Night coming, which worries me, but it did bring a beautiful desert hills sunset.
Finally, I came to a small town with maybe forty buildings. One of these has to be a hotel, right? As it turns out, no. But when I asked, someone said that twenty minutes up the road there was a town called Cascas which had a hotel. So I headed up that way - finally on a paved road for the first time in four hours.

I pulled into the first hotel I found where I paid $7 for one of the worst hotels I've ever stayed in - but at least there was a bed and a shower (no hot water though). I walked down the street to chow down some chicken and potatoes, and then crashed into bed.

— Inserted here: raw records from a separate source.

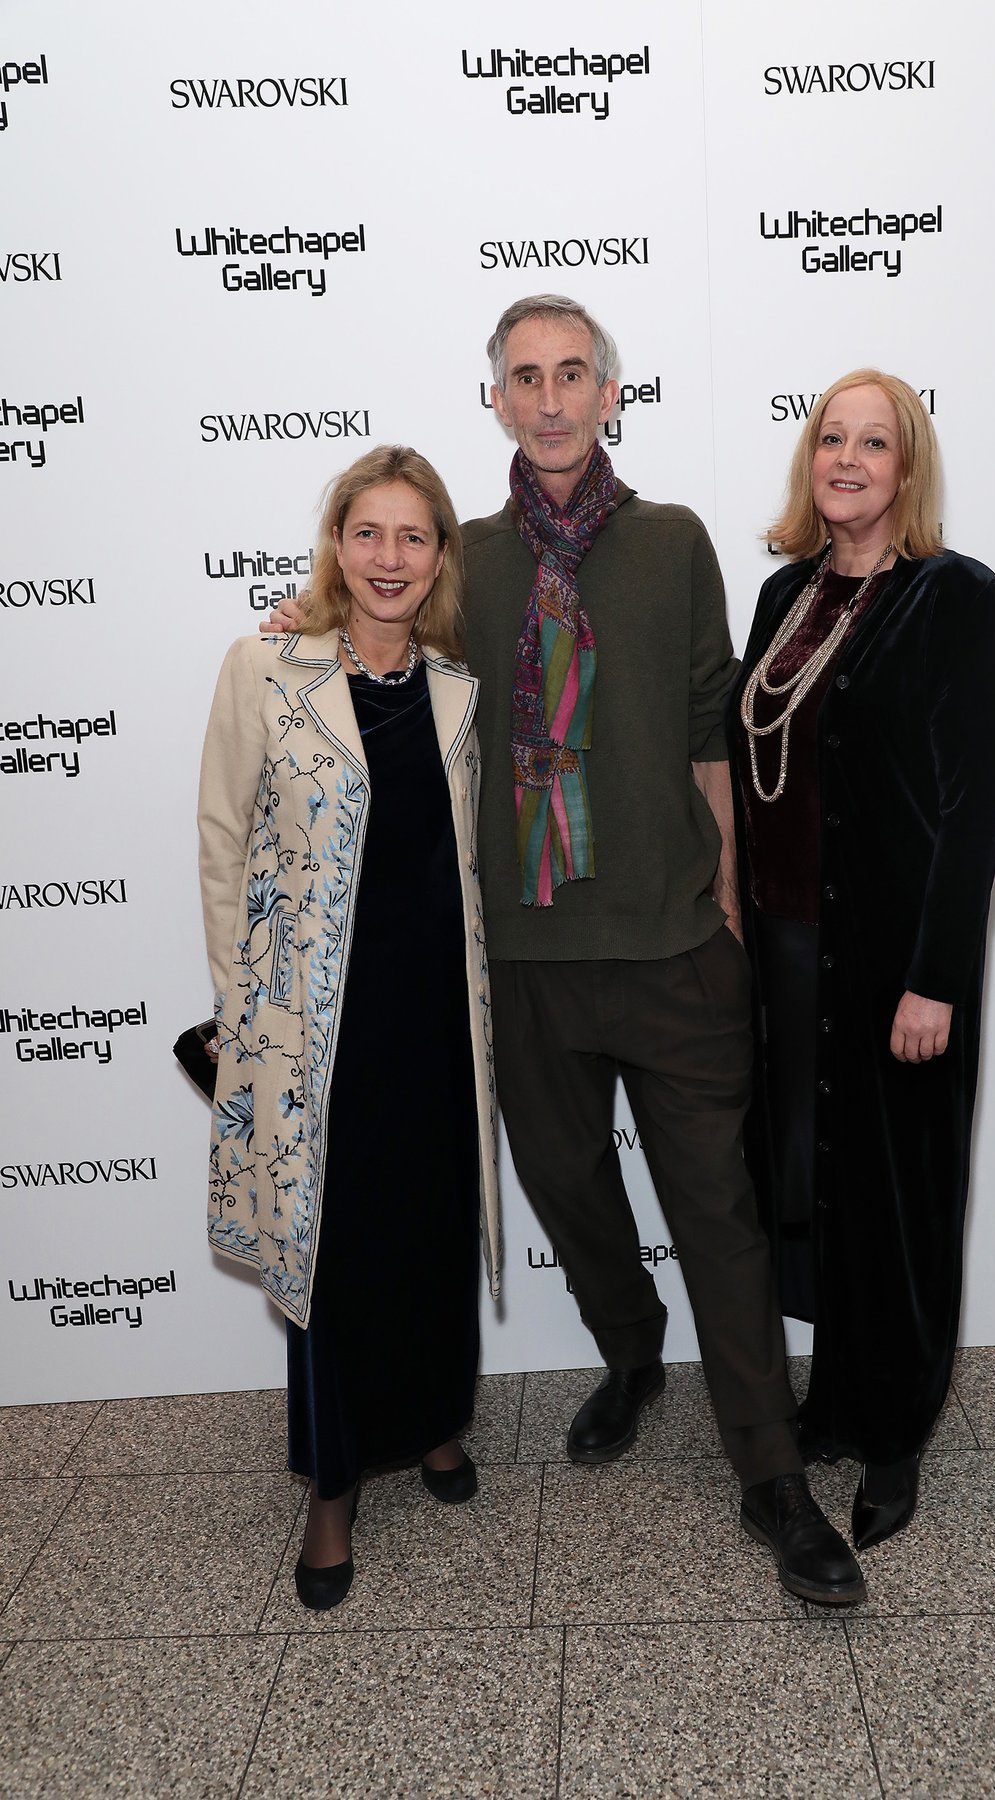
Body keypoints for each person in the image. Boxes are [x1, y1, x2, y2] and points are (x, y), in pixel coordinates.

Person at [266, 296, 865, 1607]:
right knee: (567, 1189)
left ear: (609, 395)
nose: (549, 399)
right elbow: (375, 640)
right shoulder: (460, 561)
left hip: (671, 947)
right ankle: (634, 1350)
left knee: (718, 1216)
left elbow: (710, 731)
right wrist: (294, 629)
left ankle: (772, 1476)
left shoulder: (674, 541)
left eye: (572, 374)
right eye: (525, 377)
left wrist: (725, 903)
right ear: (496, 400)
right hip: (522, 959)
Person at [199, 445, 500, 1611]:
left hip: (435, 1017)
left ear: (439, 557)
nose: (389, 557)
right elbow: (223, 839)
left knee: (430, 1227)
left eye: (413, 536)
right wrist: (241, 1010)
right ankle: (331, 1485)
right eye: (367, 532)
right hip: (315, 1028)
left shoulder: (456, 691)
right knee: (330, 1253)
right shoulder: (266, 668)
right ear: (336, 544)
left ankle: (431, 1421)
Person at [728, 370, 995, 1551]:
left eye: (874, 442)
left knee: (902, 1197)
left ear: (908, 468)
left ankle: (896, 1429)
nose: (847, 459)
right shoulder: (784, 593)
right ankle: (838, 1400)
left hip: (896, 962)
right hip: (789, 952)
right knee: (821, 1182)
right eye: (831, 438)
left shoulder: (956, 597)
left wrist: (936, 977)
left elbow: (973, 801)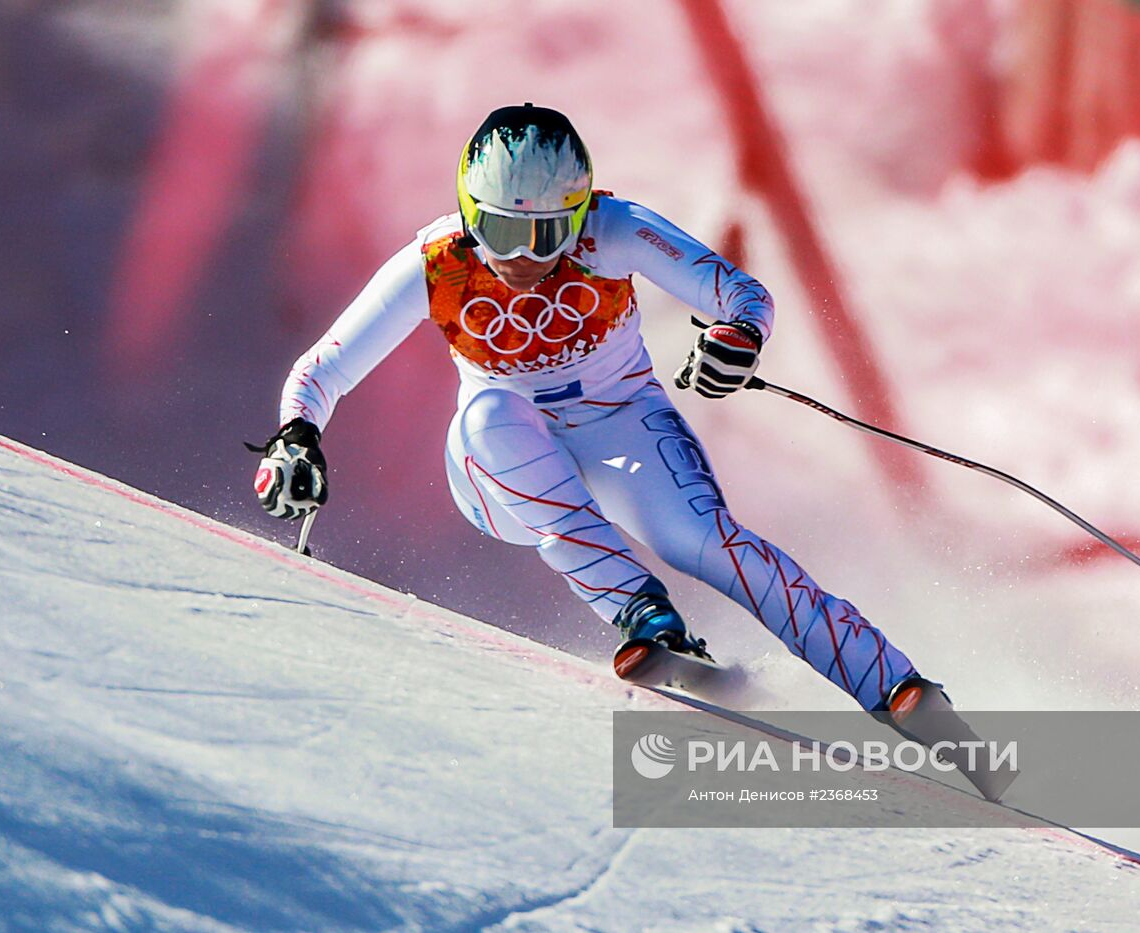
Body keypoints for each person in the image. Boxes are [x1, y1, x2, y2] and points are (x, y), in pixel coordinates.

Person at [251, 103, 934, 717]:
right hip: (502, 471)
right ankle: (642, 610)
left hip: (622, 434)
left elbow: (742, 296)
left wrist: (740, 336)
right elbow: (323, 369)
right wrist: (297, 435)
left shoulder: (613, 230)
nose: (521, 257)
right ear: (466, 212)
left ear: (578, 217)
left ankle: (893, 684)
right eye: (498, 230)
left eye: (546, 234)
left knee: (708, 543)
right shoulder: (437, 264)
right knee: (491, 415)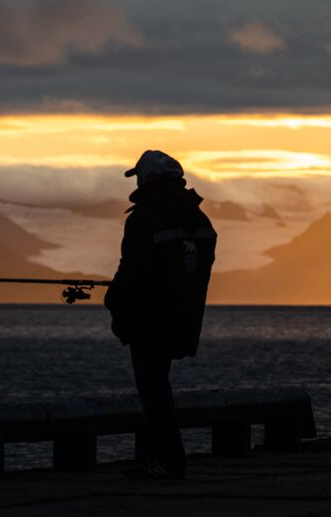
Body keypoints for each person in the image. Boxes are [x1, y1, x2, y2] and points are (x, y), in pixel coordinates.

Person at [104, 150, 217, 479]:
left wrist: (114, 302)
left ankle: (168, 462)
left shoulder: (143, 218)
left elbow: (133, 269)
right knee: (159, 387)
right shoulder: (198, 219)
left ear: (146, 179)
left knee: (153, 391)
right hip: (182, 319)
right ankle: (164, 459)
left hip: (148, 320)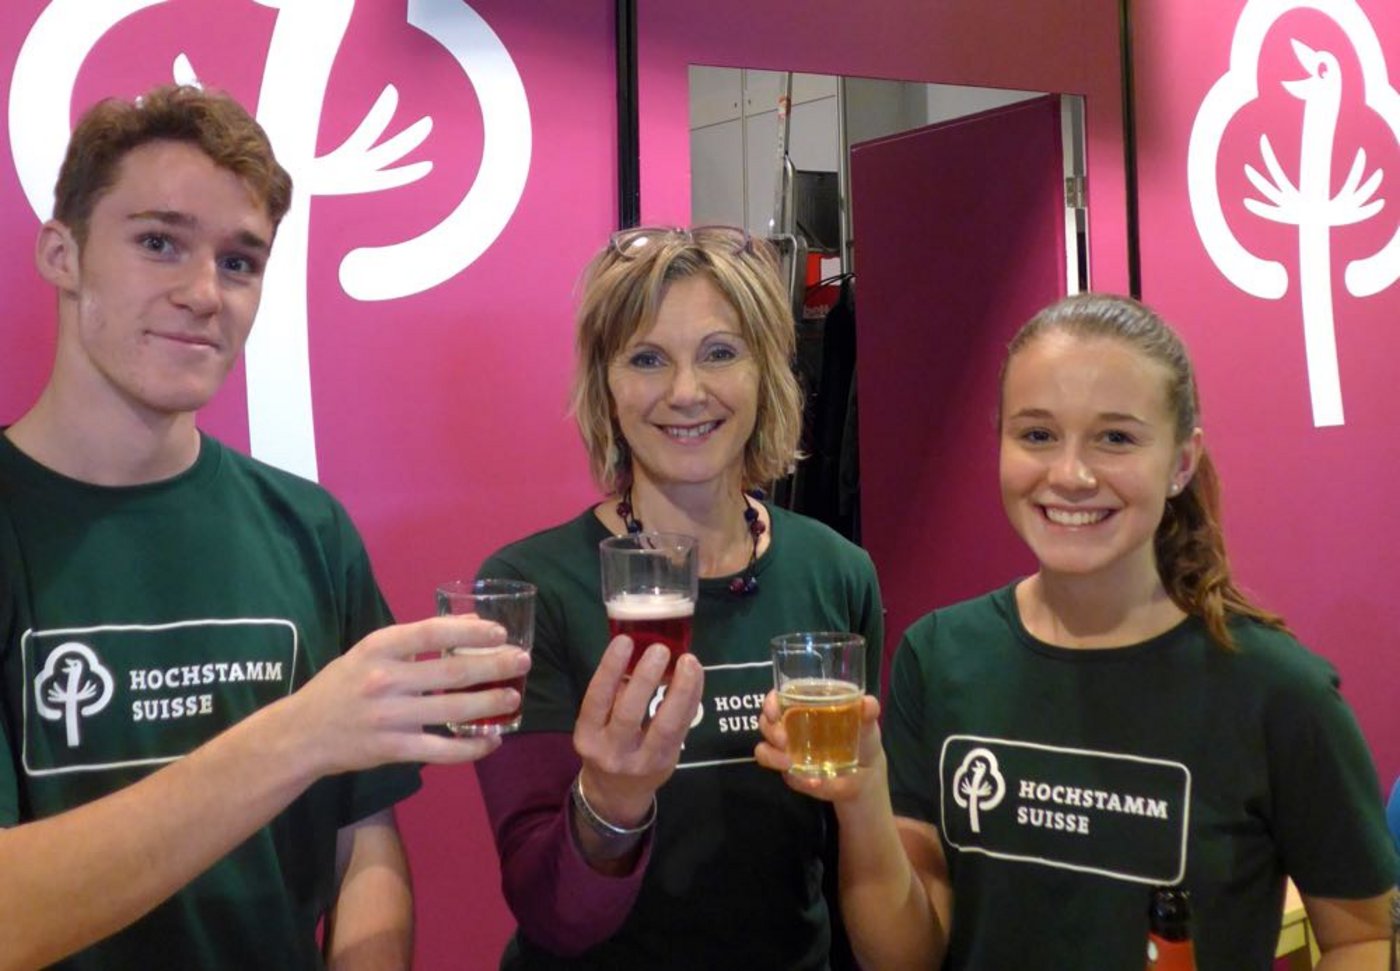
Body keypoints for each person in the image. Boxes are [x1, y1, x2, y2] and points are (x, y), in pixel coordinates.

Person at [0, 84, 530, 970]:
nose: (204, 293)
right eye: (159, 242)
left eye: (240, 261)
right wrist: (301, 733)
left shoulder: (308, 527)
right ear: (63, 254)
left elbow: (363, 841)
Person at [757, 292, 1397, 969]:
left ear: (1181, 462)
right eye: (1037, 435)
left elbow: (1364, 935)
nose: (1070, 475)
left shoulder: (1278, 691)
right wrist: (862, 796)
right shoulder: (940, 656)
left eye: (1115, 438)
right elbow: (906, 957)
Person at [473, 225, 884, 969]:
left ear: (767, 373)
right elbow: (550, 911)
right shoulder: (533, 586)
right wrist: (610, 801)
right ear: (606, 387)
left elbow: (849, 862)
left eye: (720, 353)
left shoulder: (837, 570)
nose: (686, 391)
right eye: (647, 359)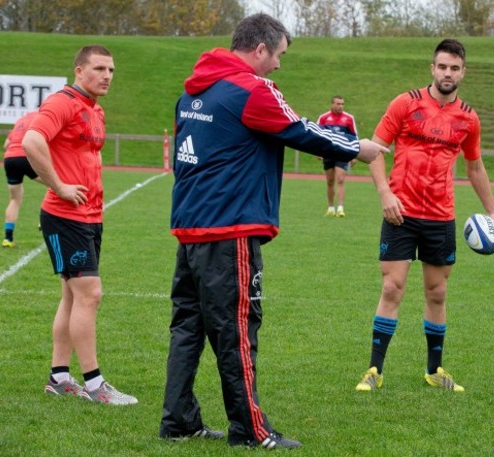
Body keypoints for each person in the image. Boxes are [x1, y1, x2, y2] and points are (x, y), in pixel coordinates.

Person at [159, 13, 387, 449]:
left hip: (190, 230)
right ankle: (249, 430)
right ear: (260, 49)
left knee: (187, 328)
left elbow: (182, 161)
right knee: (238, 330)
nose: (279, 65)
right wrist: (358, 148)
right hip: (231, 231)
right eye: (279, 55)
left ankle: (178, 420)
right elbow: (301, 130)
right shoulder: (252, 89)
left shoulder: (192, 92)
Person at [355, 39, 494, 394]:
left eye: (454, 68)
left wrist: (493, 211)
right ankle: (374, 369)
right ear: (432, 68)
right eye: (442, 66)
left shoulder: (468, 118)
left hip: (441, 216)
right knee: (392, 287)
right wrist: (385, 193)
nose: (447, 73)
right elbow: (375, 151)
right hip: (400, 212)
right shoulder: (405, 103)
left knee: (437, 292)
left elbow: (476, 166)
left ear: (463, 72)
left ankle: (434, 371)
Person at [22, 45, 138, 405]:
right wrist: (58, 185)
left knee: (73, 296)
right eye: (99, 68)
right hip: (64, 215)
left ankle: (59, 377)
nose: (107, 75)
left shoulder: (95, 109)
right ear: (79, 71)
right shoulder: (63, 102)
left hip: (89, 216)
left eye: (111, 70)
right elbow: (31, 140)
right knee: (90, 294)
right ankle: (94, 383)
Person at [2, 110, 44, 247]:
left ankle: (8, 239)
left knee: (14, 199)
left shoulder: (21, 120)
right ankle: (43, 221)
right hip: (26, 156)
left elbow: (6, 145)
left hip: (9, 159)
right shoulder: (42, 117)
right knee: (57, 185)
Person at [317, 95, 358, 217]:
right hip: (328, 152)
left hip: (342, 152)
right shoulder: (324, 118)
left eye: (342, 104)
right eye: (338, 104)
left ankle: (340, 208)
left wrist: (354, 155)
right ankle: (330, 208)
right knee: (330, 181)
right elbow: (316, 135)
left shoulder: (349, 118)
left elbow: (354, 137)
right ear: (332, 104)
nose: (341, 106)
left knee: (340, 179)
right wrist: (317, 151)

In the morning I made the final two hours of driving to Huanchaco, which were all on nicely paved highways now that I'd linked back up with the road I should have taken in the first place.

In retrospect, this ride was an amazing story, with great views. To be honest, if I'd known exactly what it was going to be, I might have taken it anyway. But thinking it was just going to be a nice cruise to the next city and then getting this was... challenging, to say the least. But I endured, and I don't regret it in the slightest.